Delegasyonumuz sağlık çalışanlarından hukukçulara, basın ve iletişim sorumlularından sivil toplum temsilcilerine kadar çok çeşitli alanlardan insanın özverili katkılarıyla görev yaptı. Her biri dayanışmanın, sabrın ve insani duyarlığın birer temsilcisi oldu. Gazze bugün yalnızca bir coğrafya değil, insanlığın vicdanıdır.
Orada yaşananlar sessiz kalınarak geçiştirilebilecek bir gündem değil, çağımızın en ağır ahlaki sınavıdır. Bizler bu sınav karşısında sessiz kalmamak için yola çıktık. Amacımız ne bir gösteri ne bir meydan okumaydı, sadece yaşam hakkını savunmaktı. Bu yolculuğa tek bir cümle için çıktık: Hayatı korumak. Gittiğimiz her yerde sivillerin dokunulmazlığını, insani yardıma erişimin kesintisiz sağlanmasını ve şiddetsiz, hukuka saygılı bir dayanışmanın mümkün olduğunu anlatmaya çalıştık. Zorlu anlar yaşandı. Fakat her bir arkadaşımız sükûneti, iyi niyeti ve hukuka bağlılığı elden bırakmadı.
“Çağrımız açıktır, derhal ve kalıcı olarak saldırıların durdurulması, ambargonun kaldırılması, vahşetin durdurulmalı”

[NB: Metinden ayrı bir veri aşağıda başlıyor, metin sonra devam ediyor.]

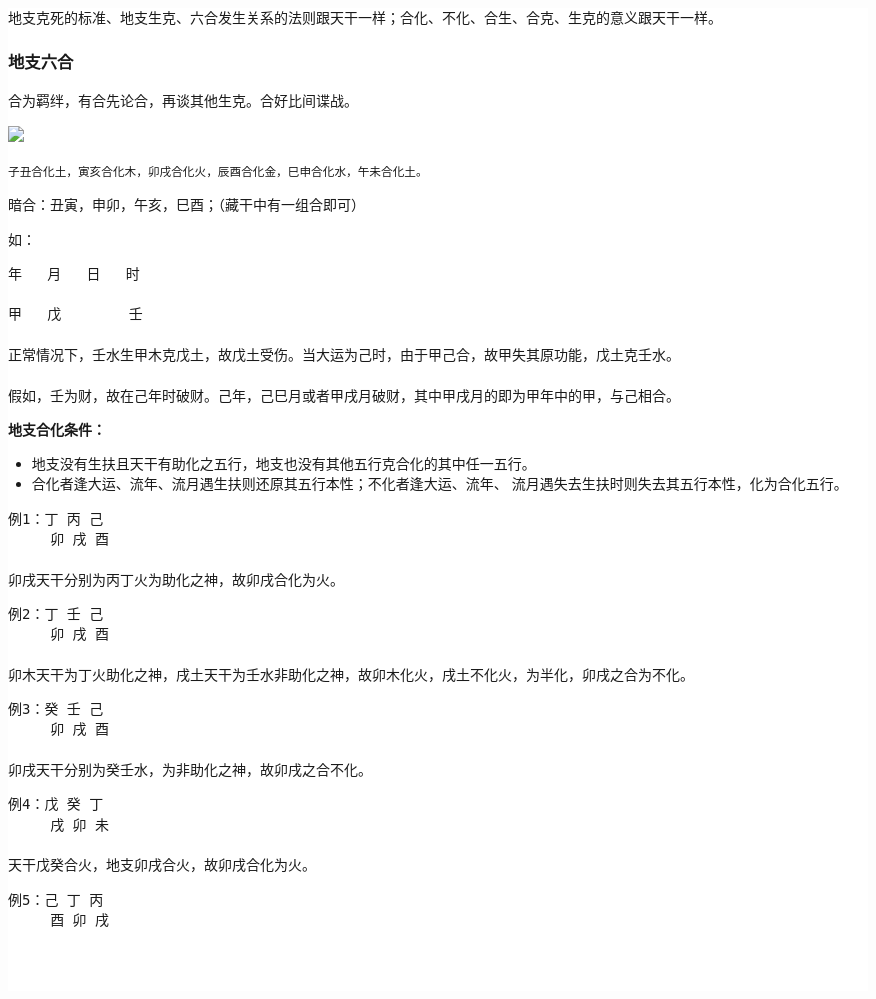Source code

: 地支克死的标准、地支生克、六合发生关系的法则跟天干一样；合化、不化、合生、合克、生克的意义跟天干一样。

### 地支六合

合为羁绊，有合先论合，再谈其他生克。合好比间谍战。

![](http://lifeimages.qiniudn.com/dizhi-liuhe.png)

<small>子丑合化土，寅亥合化木，卯戌合化火，辰酉合化金，巳申合化水，午未合化土。</small>

暗合：丑寅，申卯，午亥，巳酉；（藏干中有一组合即可）

如：

<pre>
年   月   日   时

甲   戊        壬   

正常情况下，壬水生甲木克戊土，故戊土受伤。当大运为己时，由于甲己合，故甲失其原功能，戊土克壬水。

假如，壬为财，故在己年时破财。己年，己巳月或者甲戌月破财，其中甲戌月的即为甲年中的甲，与己相合。
</pre>

__地支合化条件：__

- 地支没有生扶且天干有助化之五行，地支也没有其他五行克合化的其中任一五行。
- 合化者逢大运、流年、流月遇生扶则还原其五行本性；不化者逢大运、流年、
流月遇失去生扶时则失去其五行本性，化为合化五行。 

<pre>
例1：丁 丙 己
     卯 戌 酉

卯戌天干分别为丙丁火为助化之神，故卯戌合化为火。
</pre>

<pre>
例2：丁 壬 己  
     卯 戌 酉

卯木天干为丁火助化之神，戌土天干为壬水非助化之神，故卯木化火，戌土不化火，为半化，卯戌之合为不化。
</pre>

<pre>
例3：癸 壬 己 
     卯 戌 酉

卯戌天干分别为癸壬水，为非助化之神，故卯戌之合不化。
</pre>

<pre>
例4：戊 癸 丁
     戌 卯 未

天干戊癸合火，地支卯戌合火，故卯戌合化为火。
</pre>

<pre>
例5：己 丁 丙 
     酉 卯 戌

Bugün güvenle burada buluşabiliyorsak bu, hem Türkiye Cumhuriyeti Devleti’nin ilgili kurumlarının sağladığı kolaylaştırıcı destek hem de sivil toplumun, gönüllülerin ve ailelerin gösterdiği olağanüstü dayanışma sayesinde mümkün olmuştur. Cumhurbaşkanlığımıza, Dışişleri Bakanlığımıza, İçişleri Bakanlığımıza, Savunma Bakanlığımıza, ilgili dış temsilciliklerimize ve güvenlik birimlerimize süreç boyunca göstermiş oldukları koordinasyon ve dürüstlükten dolayı ayrıca teşekkür ediyoruz.

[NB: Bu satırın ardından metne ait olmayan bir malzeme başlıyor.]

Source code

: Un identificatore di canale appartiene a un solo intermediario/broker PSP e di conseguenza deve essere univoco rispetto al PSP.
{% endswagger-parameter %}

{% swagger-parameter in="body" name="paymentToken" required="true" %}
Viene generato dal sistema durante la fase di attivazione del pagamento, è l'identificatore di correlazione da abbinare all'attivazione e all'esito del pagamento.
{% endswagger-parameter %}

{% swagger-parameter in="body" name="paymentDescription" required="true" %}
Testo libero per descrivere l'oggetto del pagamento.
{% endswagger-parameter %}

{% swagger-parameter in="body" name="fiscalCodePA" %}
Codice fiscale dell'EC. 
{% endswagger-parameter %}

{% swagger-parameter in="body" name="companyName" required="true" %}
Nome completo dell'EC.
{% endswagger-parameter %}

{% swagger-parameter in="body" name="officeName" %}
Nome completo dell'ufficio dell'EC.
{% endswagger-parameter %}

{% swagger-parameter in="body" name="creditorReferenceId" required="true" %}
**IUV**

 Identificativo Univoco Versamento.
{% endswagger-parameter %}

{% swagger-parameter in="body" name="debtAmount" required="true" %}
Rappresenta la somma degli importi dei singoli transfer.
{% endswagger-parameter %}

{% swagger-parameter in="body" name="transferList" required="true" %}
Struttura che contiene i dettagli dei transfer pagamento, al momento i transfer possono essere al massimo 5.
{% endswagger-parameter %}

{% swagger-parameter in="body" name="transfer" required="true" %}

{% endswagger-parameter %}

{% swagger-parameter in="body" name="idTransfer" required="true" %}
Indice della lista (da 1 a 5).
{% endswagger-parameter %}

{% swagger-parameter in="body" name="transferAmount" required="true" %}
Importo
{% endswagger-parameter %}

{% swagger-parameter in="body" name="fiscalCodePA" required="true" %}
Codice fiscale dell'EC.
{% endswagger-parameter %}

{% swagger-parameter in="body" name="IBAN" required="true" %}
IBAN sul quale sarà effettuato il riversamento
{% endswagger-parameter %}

Normal şartlarda İtalya bu konuda çok ön plana çıktı ama yalnızca bu konuda tam desteği Türkiye Cumhuriyeti sağlamıştır. Bu gerçekten onur vericidir ve onların üzerine ciddi bir etki bırakmıştır. Aynı şekilde sahada gönüllü olarak görev yapan insani yardım çalışanları, sağlık ekipleri, hukukçular, sivil toplum kuruluşları, haberin doğruluğu için çaba gösteren gazeteciler de bu sürecin farklı, sessiz kahramanlarıdır. Bugün çağrımız açıktır. Derhal ve kalıcı olarak saldırıların durdurulması, vahşetin ve soykırımın son bulması, sivillerin eksiksiz korunması ve insani yardımın kesintisiz, güvenlik içinde ulaştırılması, ambargonun kaldırılması, vahşetin durdurulması. Bu siyaset üstü bir insani zorunluluktur. Hepimiz biliyoruz ki, önce kanama durarsa sonra yarayı sarabiliriz. Yarayı sarabiliriz; ancak ondan sonra kalıcı çözümler oluşturabiliriz.”